Mayor Adams may relax 5-day office policy for City workers as agency vacancies rise

New York City Mayor Eric Adams is reconsidering his requirement that city employees work in the office five days a week as jobs go unfilled.

“We are sending out a survey to our agencies, and we’re saying to our agencies, ‘Come up with creative ways of having flexibility,’” Adams said at a press conference on Tuesday. He was asked about the city’s work-from-home policy as some departments grapple with high vacancy rates.

The survey is a concession of sorts to the realities of a still-competitive labor market where the ability to work from home is table stakes for people who don’t need to be on-site for their jobs. The lure to other more flexible, employers can be especially strong for city workers, whose salaries often don’t keep up with private sector pay. Hybrid work was highlighted as a key solution to agencies’ job vacancy crisis in a recent report by the Office of the New York City Comptroller.

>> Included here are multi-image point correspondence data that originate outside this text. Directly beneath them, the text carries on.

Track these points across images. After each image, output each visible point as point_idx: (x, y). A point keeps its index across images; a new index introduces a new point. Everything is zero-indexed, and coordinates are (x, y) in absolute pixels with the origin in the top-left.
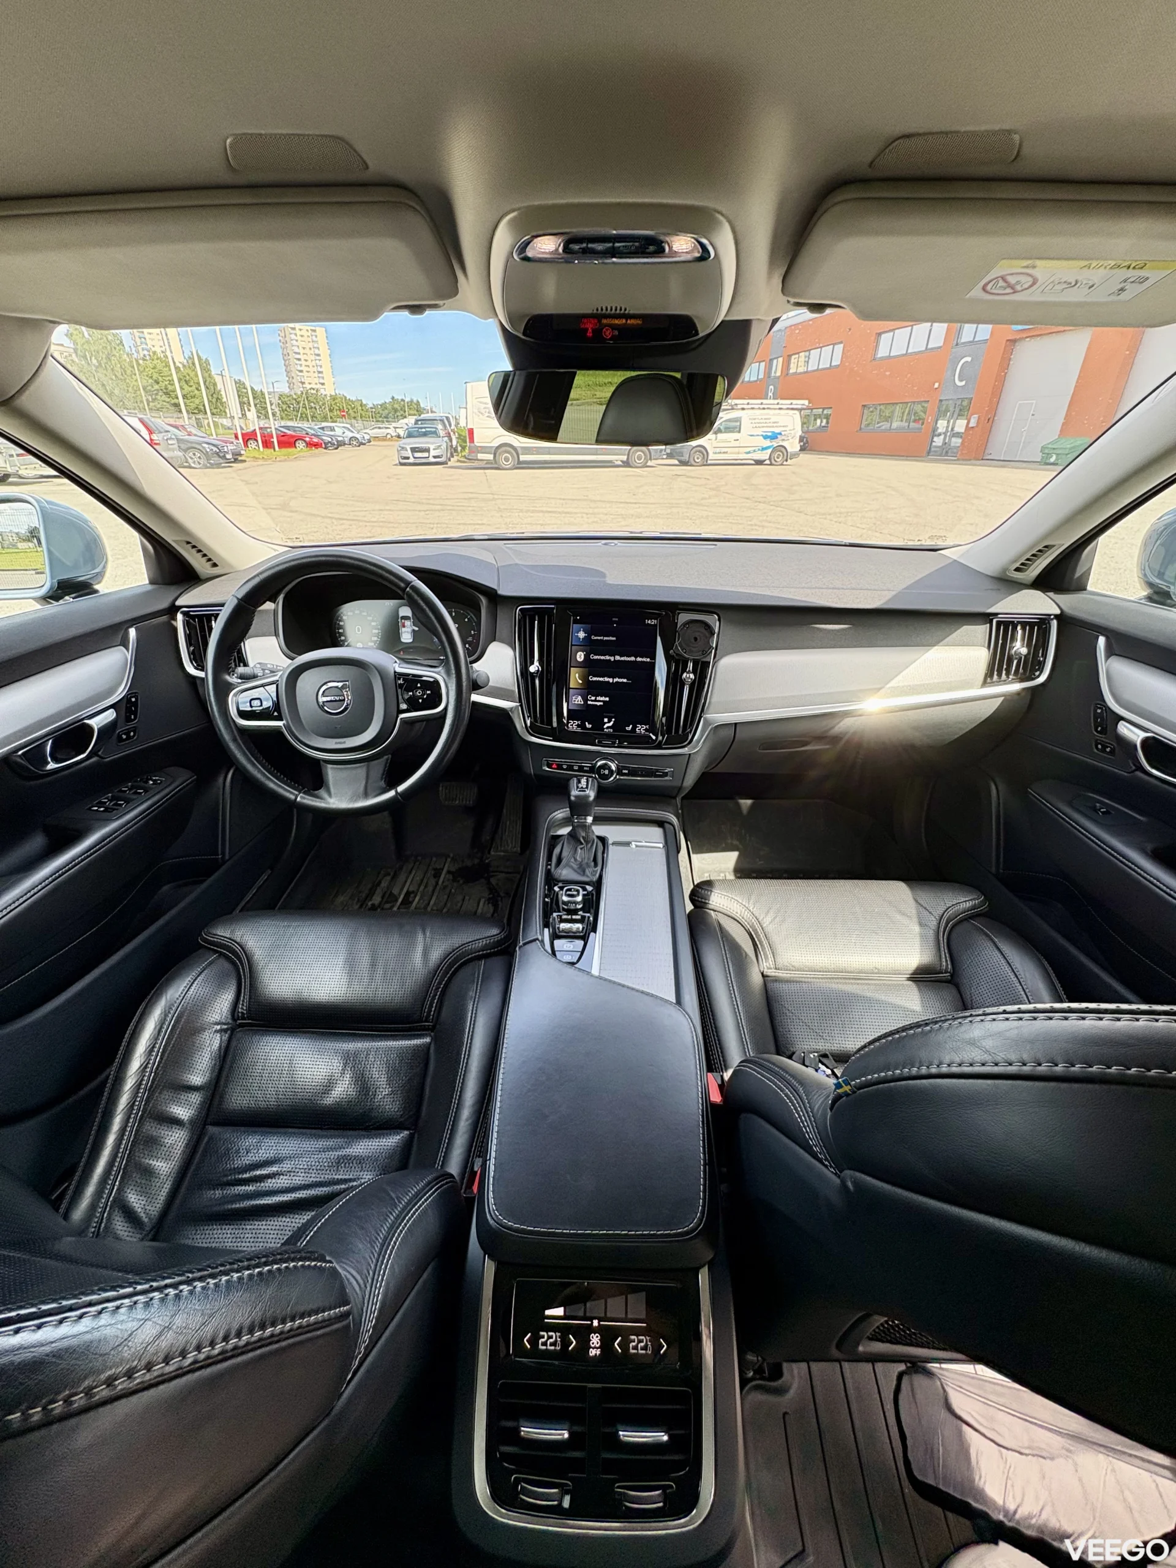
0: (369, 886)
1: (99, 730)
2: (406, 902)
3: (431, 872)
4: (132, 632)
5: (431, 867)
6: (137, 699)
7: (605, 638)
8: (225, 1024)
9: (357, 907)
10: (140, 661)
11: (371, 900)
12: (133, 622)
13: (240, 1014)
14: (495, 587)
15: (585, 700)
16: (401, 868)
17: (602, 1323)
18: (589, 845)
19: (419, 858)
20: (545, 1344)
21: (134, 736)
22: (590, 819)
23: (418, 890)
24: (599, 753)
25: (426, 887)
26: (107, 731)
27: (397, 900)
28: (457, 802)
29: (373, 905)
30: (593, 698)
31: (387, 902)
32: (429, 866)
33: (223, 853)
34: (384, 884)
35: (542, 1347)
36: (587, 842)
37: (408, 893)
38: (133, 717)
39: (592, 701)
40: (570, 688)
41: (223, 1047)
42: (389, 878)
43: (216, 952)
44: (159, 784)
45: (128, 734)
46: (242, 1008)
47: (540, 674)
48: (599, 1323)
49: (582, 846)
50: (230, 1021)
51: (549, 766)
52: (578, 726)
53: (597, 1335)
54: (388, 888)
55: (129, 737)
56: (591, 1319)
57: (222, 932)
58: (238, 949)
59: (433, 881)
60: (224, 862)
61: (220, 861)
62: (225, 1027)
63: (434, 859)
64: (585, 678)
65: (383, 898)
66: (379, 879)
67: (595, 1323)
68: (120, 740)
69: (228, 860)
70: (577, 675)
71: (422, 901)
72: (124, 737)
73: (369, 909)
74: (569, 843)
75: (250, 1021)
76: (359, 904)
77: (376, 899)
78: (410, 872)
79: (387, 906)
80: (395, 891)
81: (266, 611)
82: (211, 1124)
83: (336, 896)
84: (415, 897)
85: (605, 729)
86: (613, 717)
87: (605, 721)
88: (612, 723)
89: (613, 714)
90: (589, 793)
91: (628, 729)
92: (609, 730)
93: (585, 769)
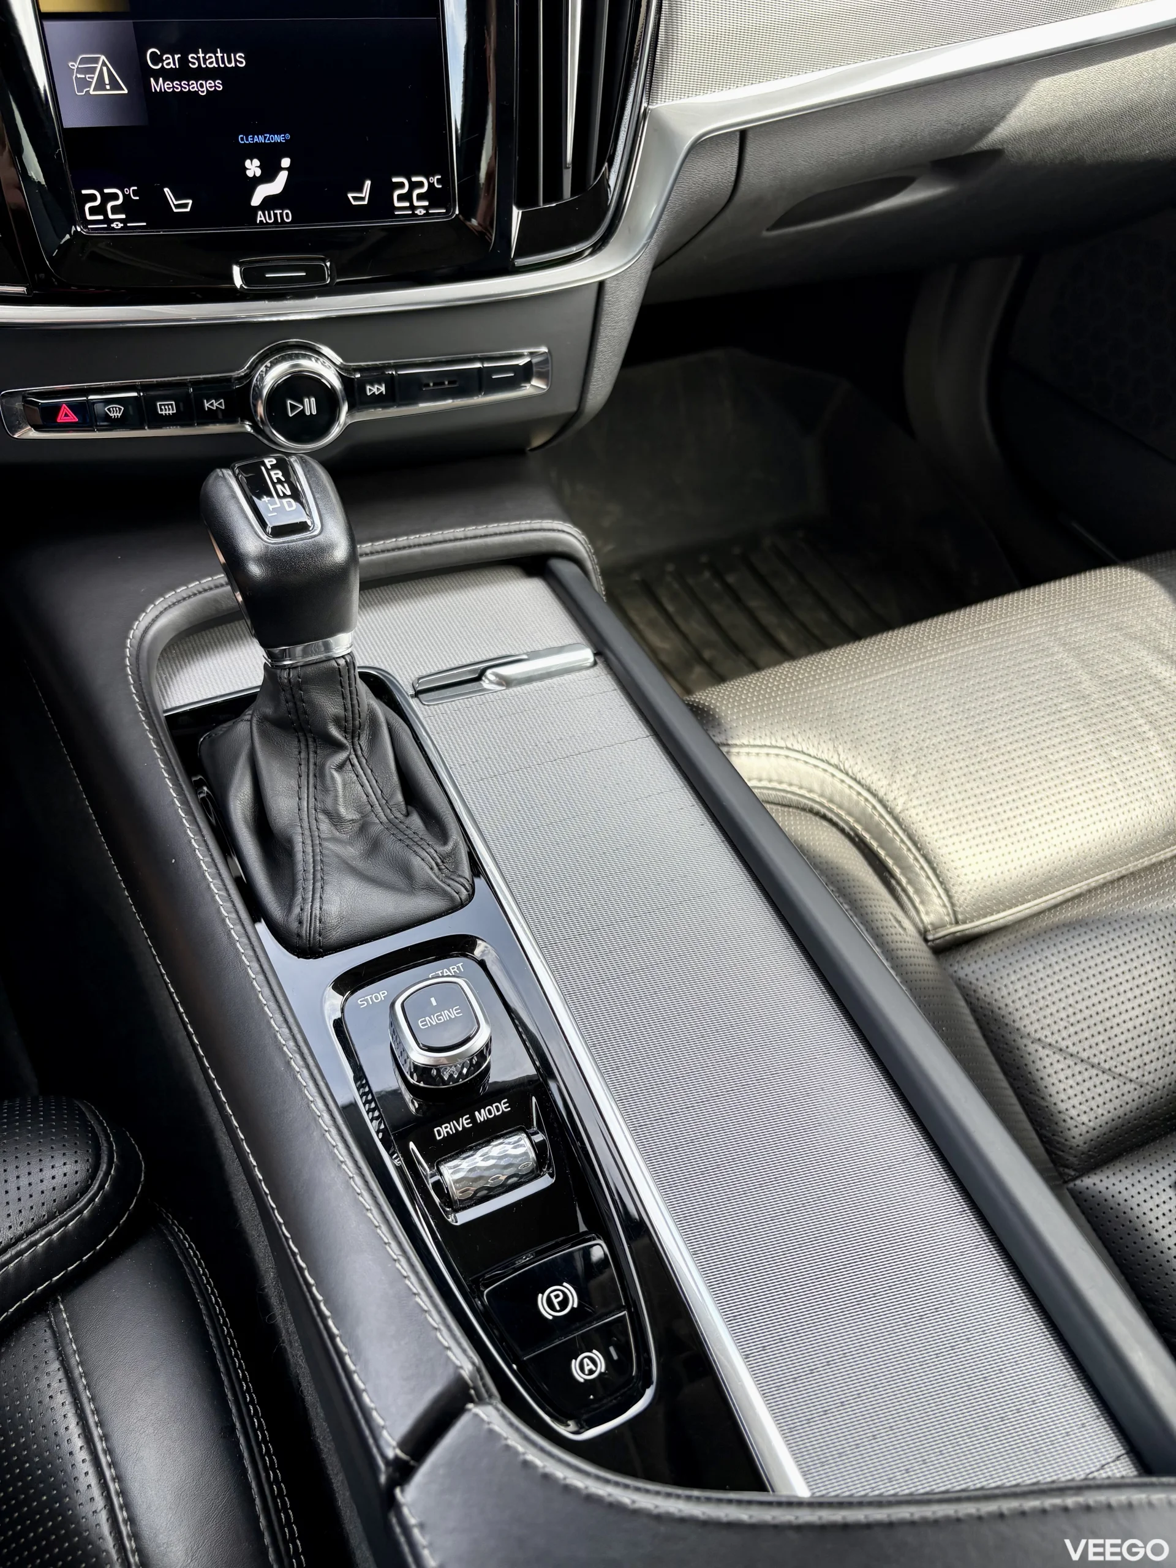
15: (136, 72)
22: (347, 642)
30: (170, 62)
39: (168, 75)
49: (342, 756)
85: (260, 213)
86: (279, 151)
87: (250, 174)
88: (283, 177)
89: (279, 133)
90: (320, 534)
91: (355, 198)
92: (275, 215)
93: (207, 405)
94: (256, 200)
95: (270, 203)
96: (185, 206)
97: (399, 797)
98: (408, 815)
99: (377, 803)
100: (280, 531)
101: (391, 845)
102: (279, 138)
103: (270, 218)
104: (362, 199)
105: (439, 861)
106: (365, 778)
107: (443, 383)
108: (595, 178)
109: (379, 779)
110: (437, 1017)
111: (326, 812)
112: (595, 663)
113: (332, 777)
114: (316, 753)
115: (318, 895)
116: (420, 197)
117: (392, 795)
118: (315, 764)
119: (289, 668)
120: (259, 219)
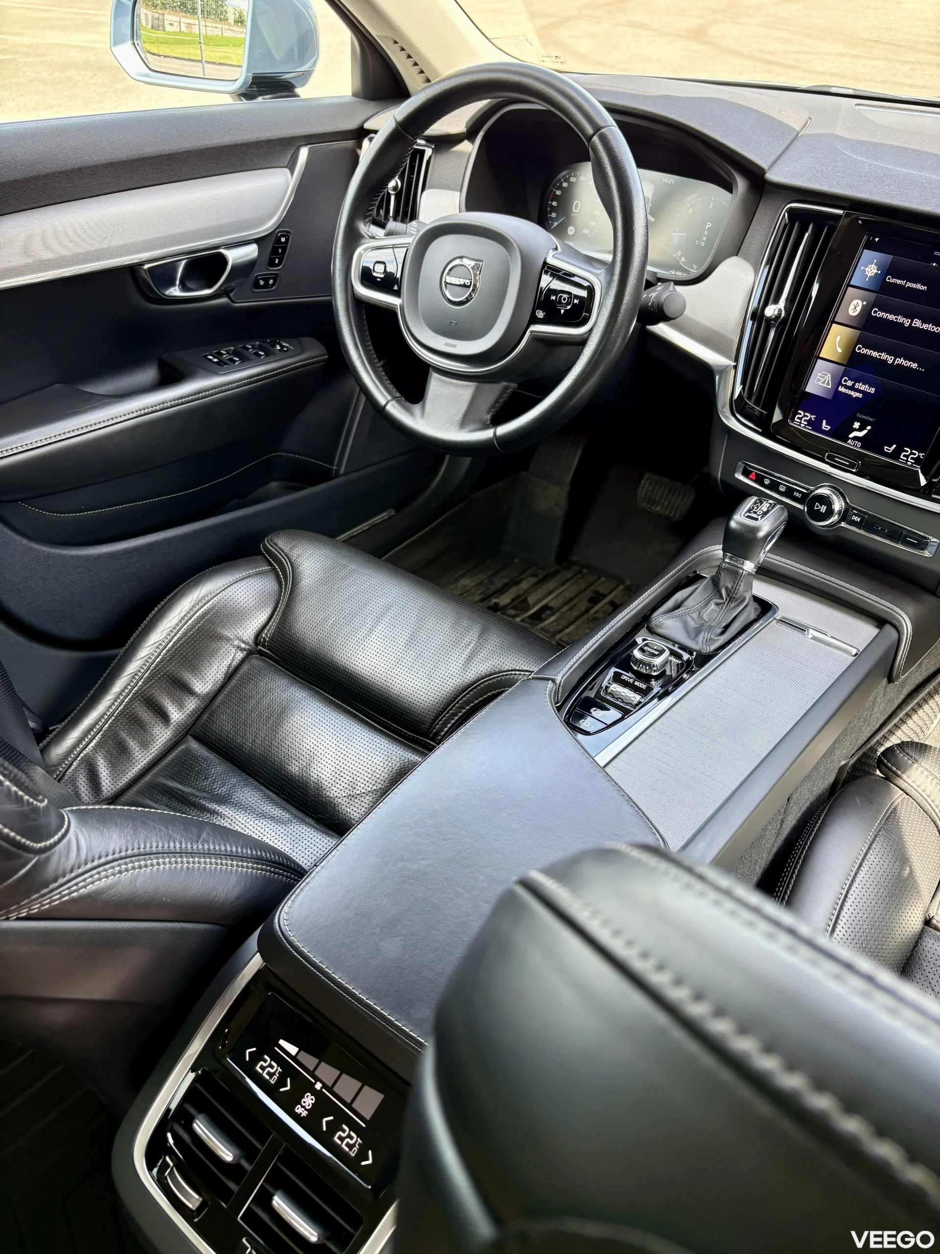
0: (506, 581)
1: (234, 268)
2: (537, 617)
3: (589, 594)
4: (304, 153)
5: (592, 588)
6: (287, 240)
7: (910, 285)
8: (244, 642)
9: (478, 598)
10: (302, 190)
11: (498, 598)
12: (310, 139)
13: (262, 640)
14: (764, 165)
15: (837, 383)
16: (554, 574)
17: (323, 1090)
18: (732, 605)
19: (585, 571)
20: (263, 1068)
21: (273, 285)
22: (749, 566)
23: (559, 609)
24: (828, 477)
25: (571, 609)
26: (245, 269)
27: (527, 609)
28: (658, 509)
29: (496, 604)
30: (850, 383)
31: (514, 608)
32: (590, 585)
33: (339, 465)
34: (524, 585)
35: (258, 1068)
36: (731, 599)
37: (546, 608)
38: (277, 261)
39: (846, 387)
40: (819, 357)
41: (233, 665)
42: (533, 580)
43: (271, 565)
44: (285, 351)
45: (266, 280)
46: (266, 635)
47: (780, 322)
48: (321, 1088)
50: (251, 642)
51: (746, 473)
52: (810, 422)
53: (313, 1097)
54: (525, 592)
55: (266, 285)
56: (317, 1079)
57: (282, 543)
58: (289, 569)
59: (583, 606)
60: (337, 475)
61: (334, 472)
62: (243, 645)
63: (603, 579)
64: (850, 346)
65: (513, 600)
66: (522, 576)
67: (318, 1086)
68: (257, 285)
69: (342, 475)
70: (838, 338)
71: (555, 624)
72: (262, 283)
73: (489, 608)
74: (705, 589)
75: (268, 652)
76: (483, 596)
77: (505, 600)
78: (563, 584)
79: (512, 612)
80: (531, 599)
81: (460, 153)
82: (191, 736)
83: (462, 576)
84: (551, 615)
85: (850, 440)
86: (869, 423)
87: (854, 427)
88: (865, 432)
89: (872, 418)
92: (855, 443)
93: (795, 494)
94: (851, 436)
95: (855, 438)
96: (827, 428)
103: (852, 443)
106: (721, 613)
107: (885, 530)
109: (725, 616)
111: (700, 612)
112: (854, 656)
113: (711, 604)
116: (912, 458)
120: (848, 442)
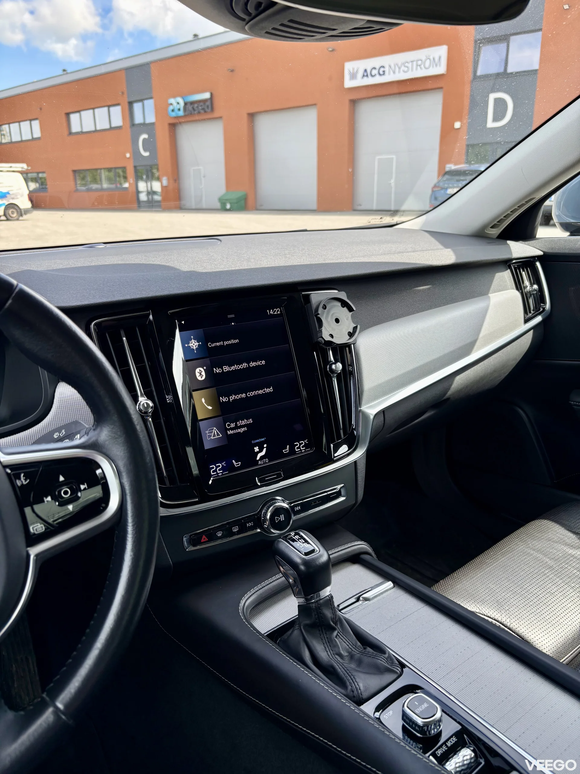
7: (226, 343)
15: (224, 430)
30: (233, 425)
39: (232, 429)
40: (199, 421)
49: (336, 632)
51: (196, 542)
52: (223, 469)
64: (214, 401)
70: (203, 400)
85: (259, 461)
86: (264, 443)
87: (256, 451)
88: (265, 450)
89: (263, 438)
90: (319, 552)
91: (285, 451)
92: (264, 461)
93: (248, 525)
94: (258, 458)
95: (262, 458)
96: (239, 464)
97: (359, 644)
98: (365, 649)
99: (352, 647)
100: (306, 554)
101: (366, 660)
102: (263, 439)
103: (262, 462)
104: (287, 451)
105: (386, 660)
106: (344, 639)
107: (316, 502)
108: (349, 431)
109: (349, 639)
110: (421, 708)
111: (337, 654)
112: (394, 586)
114: (326, 634)
115: (354, 680)
116: (303, 447)
117: (356, 643)
118: (327, 638)
119: (315, 602)
120: (259, 463)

While some agencies, like the police and fire departments, have seen an uptick in retirements, others have experienced slow attrition. Adams highlighted two agencies as recruitment priorities – the Department of Housing Preservation and Development, which manages the city’s affordable housing, and the Human Resources Administration, which provides social services.

In earlier times, city agencies could expect a steady stream of applicants, Adams said. Now, though, government agencies must compete for workers just like every other business. Part of that strategy involves rethinking the remote work policy, in addition to stepping up recruitment efforts. “There’s a pulse shift that you have to go out now and compete,” Adams said.

Adams rolled out a five-day return-to-office mandate last June while also trying to convince the CEOs of companies like Goldman Sachs and JPMorgan Chase to bring their workers back to revive vacant Manhattan neighborhoods. “You can’t stay home in your pajamas all day,” Adams said of the city’s remote workforce at an event last year.